■ Exercise details:
Return the following from the records below: each line, word for word, starting with the line that contains "website design by essendo" and going on through the line that contains "new heights through", with nothing outside that range.

-=-=-

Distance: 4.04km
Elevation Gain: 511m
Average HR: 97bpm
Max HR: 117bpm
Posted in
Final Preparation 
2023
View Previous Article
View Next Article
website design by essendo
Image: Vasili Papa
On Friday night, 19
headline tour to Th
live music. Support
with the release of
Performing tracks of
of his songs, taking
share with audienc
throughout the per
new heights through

-=-=-

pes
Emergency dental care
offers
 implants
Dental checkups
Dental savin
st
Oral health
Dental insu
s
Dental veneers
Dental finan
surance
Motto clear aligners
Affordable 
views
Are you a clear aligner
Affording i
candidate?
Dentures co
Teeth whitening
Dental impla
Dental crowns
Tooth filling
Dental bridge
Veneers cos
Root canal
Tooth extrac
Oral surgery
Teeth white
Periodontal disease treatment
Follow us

-=-=-

■ Result of this task:
website design by essendo
Image: Vasili Papa
On Friday night, 19
headline tour to Th
live music. Support
with the release of
Performing tracks of
of his songs, taking
share with audienc
throughout the per
new heights through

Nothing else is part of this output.